Extracted page text data:
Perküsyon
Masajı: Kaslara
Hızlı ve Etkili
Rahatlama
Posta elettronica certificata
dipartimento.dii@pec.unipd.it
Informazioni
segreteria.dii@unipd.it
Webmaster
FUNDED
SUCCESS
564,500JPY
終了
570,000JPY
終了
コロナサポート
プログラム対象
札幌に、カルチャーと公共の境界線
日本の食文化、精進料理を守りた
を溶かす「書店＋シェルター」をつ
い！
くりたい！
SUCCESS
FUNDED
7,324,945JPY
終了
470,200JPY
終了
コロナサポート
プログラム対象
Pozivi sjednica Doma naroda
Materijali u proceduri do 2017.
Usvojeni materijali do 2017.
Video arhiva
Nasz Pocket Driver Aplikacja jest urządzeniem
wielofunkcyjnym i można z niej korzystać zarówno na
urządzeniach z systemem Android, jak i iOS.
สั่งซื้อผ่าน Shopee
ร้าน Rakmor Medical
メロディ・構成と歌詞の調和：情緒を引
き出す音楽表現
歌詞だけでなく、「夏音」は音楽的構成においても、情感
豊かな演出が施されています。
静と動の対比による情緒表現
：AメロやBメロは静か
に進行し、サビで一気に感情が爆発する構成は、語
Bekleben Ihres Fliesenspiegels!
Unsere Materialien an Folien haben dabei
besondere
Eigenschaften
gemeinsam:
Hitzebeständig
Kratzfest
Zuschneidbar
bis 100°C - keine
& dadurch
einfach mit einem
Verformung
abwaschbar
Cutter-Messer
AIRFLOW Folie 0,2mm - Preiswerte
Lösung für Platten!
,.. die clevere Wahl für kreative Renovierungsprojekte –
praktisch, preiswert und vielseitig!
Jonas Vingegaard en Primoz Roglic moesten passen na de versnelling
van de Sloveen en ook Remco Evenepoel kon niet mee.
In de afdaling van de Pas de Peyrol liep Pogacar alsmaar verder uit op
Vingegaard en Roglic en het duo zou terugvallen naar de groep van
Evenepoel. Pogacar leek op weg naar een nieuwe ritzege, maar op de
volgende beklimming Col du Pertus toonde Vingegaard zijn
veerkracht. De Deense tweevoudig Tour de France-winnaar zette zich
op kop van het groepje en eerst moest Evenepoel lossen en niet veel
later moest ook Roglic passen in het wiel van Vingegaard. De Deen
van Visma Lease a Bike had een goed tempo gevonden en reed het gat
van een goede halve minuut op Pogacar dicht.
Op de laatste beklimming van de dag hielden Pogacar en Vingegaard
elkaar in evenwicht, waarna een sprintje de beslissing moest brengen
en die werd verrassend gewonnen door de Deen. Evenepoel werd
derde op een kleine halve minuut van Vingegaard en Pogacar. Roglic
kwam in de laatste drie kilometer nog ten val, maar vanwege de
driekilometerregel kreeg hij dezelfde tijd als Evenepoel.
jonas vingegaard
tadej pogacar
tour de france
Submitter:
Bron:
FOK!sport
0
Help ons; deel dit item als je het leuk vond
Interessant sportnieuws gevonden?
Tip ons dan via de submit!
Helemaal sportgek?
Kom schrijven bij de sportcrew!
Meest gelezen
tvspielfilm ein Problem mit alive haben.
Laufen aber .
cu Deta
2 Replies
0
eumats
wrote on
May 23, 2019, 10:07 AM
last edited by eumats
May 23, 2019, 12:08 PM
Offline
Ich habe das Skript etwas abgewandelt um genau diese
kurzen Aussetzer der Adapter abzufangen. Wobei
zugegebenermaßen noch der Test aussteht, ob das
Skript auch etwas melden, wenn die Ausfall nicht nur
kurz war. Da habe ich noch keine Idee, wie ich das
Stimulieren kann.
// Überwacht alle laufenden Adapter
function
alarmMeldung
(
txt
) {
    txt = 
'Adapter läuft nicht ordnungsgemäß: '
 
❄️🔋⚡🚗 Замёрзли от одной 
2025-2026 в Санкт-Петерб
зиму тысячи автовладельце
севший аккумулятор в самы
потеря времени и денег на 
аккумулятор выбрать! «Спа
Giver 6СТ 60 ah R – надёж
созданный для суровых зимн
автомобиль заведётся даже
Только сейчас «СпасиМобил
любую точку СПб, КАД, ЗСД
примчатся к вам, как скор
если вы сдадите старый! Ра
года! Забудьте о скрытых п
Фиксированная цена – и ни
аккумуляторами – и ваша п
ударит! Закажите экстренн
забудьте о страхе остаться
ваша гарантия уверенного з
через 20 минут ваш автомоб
==
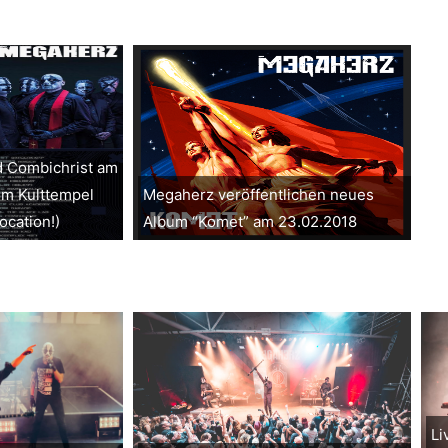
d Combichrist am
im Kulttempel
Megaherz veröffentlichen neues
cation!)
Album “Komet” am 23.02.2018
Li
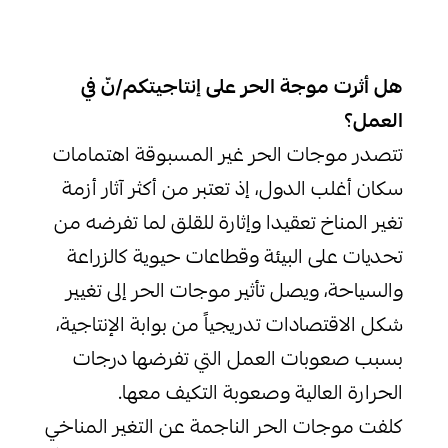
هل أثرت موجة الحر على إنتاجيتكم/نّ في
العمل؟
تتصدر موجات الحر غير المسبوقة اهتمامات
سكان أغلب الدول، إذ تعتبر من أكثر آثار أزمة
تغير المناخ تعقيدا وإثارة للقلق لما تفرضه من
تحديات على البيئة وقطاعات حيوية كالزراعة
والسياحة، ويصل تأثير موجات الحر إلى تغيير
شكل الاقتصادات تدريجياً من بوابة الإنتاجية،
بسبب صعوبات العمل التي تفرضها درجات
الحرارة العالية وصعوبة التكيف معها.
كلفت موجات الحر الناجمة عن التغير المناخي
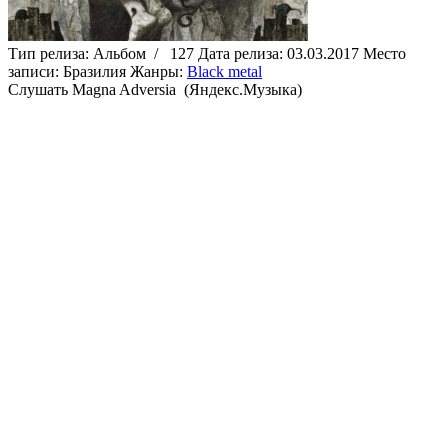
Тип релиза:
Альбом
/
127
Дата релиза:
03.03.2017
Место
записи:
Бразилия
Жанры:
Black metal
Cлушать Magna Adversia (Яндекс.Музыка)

▶ _REQUIRED ACTION_
Could you reproduce the records starting at the line containing "d Combichrist am" and ending at the line containing "Cлушать Magna Adversia (Яндекс.Музыка)", swapping "Альбом" for "Сингл" and changing nothing else? Leave the pictures out of your answer.

▶ _FINAL ANSWER_
d Combichrist am
im Kulttempel
Megaherz veröffentlichen neues
cation!)
Album “Komet” am 23.02.2018
Li
هل أثرت موجة الحر على إنتاجيتكم/نّ في
العمل؟
تتصدر موجات الحر غير المسبوقة اهتمامات
سكان أغلب الدول، إذ تعتبر من أكثر آثار أزمة
تغير المناخ تعقيدا وإثارة للقلق لما تفرضه من
تحديات على البيئة وقطاعات حيوية كالزراعة
والسياحة، ويصل تأثير موجات الحر إلى تغيير
شكل الاقتصادات تدريجياً من بوابة الإنتاجية،
بسبب صعوبات العمل التي تفرضها درجات
الحرارة العالية وصعوبة التكيف معها.
كلفت موجات الحر الناجمة عن التغير المناخي
Тип релиза:
Сингл
/
127
Дата релиза:
03.03.2017
Место
записи:
Бразилия
Жанры:
Black metal
Cлушать Magna Adversia (Яндекс.Музыка)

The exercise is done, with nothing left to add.